Give the lines below as a numbered list, leaving out any blank lines.
* * * * *
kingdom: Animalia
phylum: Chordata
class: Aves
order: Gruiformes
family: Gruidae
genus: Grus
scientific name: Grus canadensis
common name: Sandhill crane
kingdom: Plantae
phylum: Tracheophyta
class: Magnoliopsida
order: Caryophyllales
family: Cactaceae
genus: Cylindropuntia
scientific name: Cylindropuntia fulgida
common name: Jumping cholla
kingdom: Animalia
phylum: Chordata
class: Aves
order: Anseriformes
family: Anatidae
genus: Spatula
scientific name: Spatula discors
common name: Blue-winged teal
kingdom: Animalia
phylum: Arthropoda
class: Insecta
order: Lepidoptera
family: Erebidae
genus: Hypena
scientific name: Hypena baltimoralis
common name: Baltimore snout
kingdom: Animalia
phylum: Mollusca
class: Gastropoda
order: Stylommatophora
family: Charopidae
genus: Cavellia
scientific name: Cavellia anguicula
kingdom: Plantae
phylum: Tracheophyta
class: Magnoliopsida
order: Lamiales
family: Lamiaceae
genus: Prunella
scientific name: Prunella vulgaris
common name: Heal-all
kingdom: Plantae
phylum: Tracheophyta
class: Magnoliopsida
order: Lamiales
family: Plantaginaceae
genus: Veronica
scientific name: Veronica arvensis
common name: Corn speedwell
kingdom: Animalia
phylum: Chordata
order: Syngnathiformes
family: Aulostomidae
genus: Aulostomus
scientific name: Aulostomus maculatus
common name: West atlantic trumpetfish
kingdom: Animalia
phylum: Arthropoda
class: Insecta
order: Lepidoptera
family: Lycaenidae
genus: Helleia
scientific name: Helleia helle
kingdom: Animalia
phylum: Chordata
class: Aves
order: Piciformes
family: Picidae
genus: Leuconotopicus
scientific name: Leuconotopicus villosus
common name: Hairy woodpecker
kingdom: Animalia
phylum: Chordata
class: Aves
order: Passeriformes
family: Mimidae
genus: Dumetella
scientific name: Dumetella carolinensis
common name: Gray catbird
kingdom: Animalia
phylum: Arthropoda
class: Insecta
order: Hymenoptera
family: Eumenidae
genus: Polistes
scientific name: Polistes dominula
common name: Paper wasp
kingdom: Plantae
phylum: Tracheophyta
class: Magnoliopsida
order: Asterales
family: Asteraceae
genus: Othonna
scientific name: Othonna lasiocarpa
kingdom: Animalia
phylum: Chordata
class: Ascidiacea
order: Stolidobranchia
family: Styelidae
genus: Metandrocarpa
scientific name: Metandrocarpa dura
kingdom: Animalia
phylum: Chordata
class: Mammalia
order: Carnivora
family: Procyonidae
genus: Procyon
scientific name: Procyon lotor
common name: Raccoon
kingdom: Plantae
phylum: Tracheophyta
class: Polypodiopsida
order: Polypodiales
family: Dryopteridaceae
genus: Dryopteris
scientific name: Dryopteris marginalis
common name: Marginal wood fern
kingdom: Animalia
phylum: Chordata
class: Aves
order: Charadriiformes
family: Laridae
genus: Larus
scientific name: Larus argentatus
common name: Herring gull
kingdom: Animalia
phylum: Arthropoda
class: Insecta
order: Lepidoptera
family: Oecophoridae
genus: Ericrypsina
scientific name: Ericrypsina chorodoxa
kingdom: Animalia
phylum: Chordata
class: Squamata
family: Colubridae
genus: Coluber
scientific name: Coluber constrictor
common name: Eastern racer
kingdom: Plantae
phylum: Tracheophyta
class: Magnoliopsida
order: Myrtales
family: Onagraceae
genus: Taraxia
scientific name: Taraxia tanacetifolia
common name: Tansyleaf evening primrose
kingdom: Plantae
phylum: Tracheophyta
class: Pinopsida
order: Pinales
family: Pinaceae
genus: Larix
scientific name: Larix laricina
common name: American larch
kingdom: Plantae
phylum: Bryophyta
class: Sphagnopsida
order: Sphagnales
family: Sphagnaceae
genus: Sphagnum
* * * * *
Completed exercise →
1. kingdom: Animalia
2. phylum: Chordata
3. class: Aves
4. order: Gruiformes
5. family: Gruidae
6. genus: Grus
7. scientific name: Grus canadensis
8. common name: Sandhill crane
9. kingdom: Plantae
10. phylum: Tracheophyta
11. class: Magnoliopsida
12. order: Caryophyllales
13. family: Cactaceae
14. genus: Cylindropuntia
15. scientific name: Cylindropuntia fulgida
16. common name: Jumping cholla
17. kingdom: Animalia
18. phylum: Chordata
19. class: Aves
20. order: Anseriformes
21. family: Anatidae
22. genus: Spatula
23. scientific name: Spatula discors
24. common name: Blue-winged teal
25. kingdom: Animalia
26. phylum: Arthropoda
27. class: Insecta
28. order: Lepidoptera
29. family: Erebidae
30. genus: Hypena
31. scientific name: Hypena baltimoralis
32. common name: Baltimore snout
33. kingdom: Animalia
34. phylum: Mollusca
35. class: Gastropoda
36. order: Stylommatophora
37. family: Charopidae
38. genus: Cavellia
39. scientific name: Cavellia anguicula
40. kingdom: Plantae
41. phylum: Tracheophyta
42. class: Magnoliopsida
43. order: Lamiales
44. family: Lamiaceae
45. genus: Prunella
46. scientific name: Prunella vulgaris
47. common name: Heal-all
48. kingdom: Plantae
49. phylum: Tracheophyta
50. class: Magnoliopsida
51. order: Lamiales
52. family: Plantaginaceae
53. genus: Veronica
54. scientific name: Veronica arvensis
55. common name: Corn speedwell
56. kingdom: Animalia
57. phylum: Chordata
58. order: Syngnathiformes
59. family: Aulostomidae
60. genus: Aulostomus
61. scientific name: Aulostomus maculatus
62. common name: West atlantic trumpetfish
63. kingdom: Animalia
64. phylum: Arthropoda
65. class: Insecta
66. order: Lepidoptera
67. family: Lycaenidae
68. genus: Helleia
69. scientific name: Helleia helle
70. kingdom: Animalia
71. phylum: Chordata
72. class: Aves
73. order: Piciformes
74. family: Picidae
75. genus: Leuconotopicus
76. scientific name: Leuconotopicus villosus
77. common name: Hairy woodpecker
78. kingdom: Animalia
79. phylum: Chordata
80. class: Aves
81. order: Passeriformes
82. family: Mimidae
83. genus: Dumetella
84. scientific name: Dumetella carolinensis
85. common name: Gray catbird
86. kingdom: Animalia
87. phylum: Arthropoda
88. class: Insecta
89. order: Hymenoptera
90. family: Eumenidae
91. genus: Polistes
92. scientific name: Polistes dominula
93. common name: Paper wasp
94. kingdom: Plantae
95. phylum: Tracheophyta
96. class: Magnoliopsida
97. order: Asterales
98. family: Asteraceae
99. genus: Othonna
100. scientific name: Othonna lasiocarpa
101. kingdom: Animalia
102. phylum: Chordata
103. class: Ascidiacea
104. order: Stolidobranchia
105. family: Styelidae
106. genus: Metandrocarpa
107. scientific name: Metandrocarpa dura
108. kingdom: Animalia
109. phylum: Chordata
110. class: Mammalia
111. order: Carnivora
112. family: Procyonidae
113. genus: Procyon
114. scientific name: Procyon lotor
115. common name: Raccoon
116. kingdom: Plantae
117. phylum: Tracheophyta
118. class: Polypodiopsida
119. order: Polypodiales
120. family: Dryopteridaceae
121. genus: Dryopteris
122. scientific name: Dryopteris marginalis
123. common name: Marginal wood fern
124. kingdom: Animalia
125. phylum: Chordata
126. class: Aves
127. order: Charadriiformes
128. family: Laridae
129. genus: Larus
130. scientific name: Larus argentatus
131. common name: Herring gull
132. kingdom: Animalia
133. phylum: Arthropoda
134. class: Insecta
135. order: Lepidoptera
136. family: Oecophoridae
137. genus: Ericrypsina
138. scientific name: Ericrypsina chorodoxa
139. kingdom: Animalia
140. phylum: Chordata
141. class: Squamata
142. family: Colubridae
143. genus: Coluber
144. scientific name: Coluber constrictor
145. common name: Eastern racer
146. kingdom: Plantae
147. phylum: Tracheophyta
148. class: Magnoliopsida
149. order: Myrtales
150. family: Onagraceae
151. genus: Taraxia
152. scientific name: Taraxia tanacetifolia
153. common name: Tansyleaf evening primrose
154. kingdom: Plantae
155. phylum: Tracheophyta
156. class: Pinopsida
157. order: Pinales
158. family: Pinaceae
159. genus: Larix
160. scientific name: Larix laricina
161. common name: American larch
162. kingdom: Plantae
163. phylum: Bryophyta
164. class: Sphagnopsida
165. order: Sphagnales
166. family: Sphagnaceae
167. genus: Sphagnum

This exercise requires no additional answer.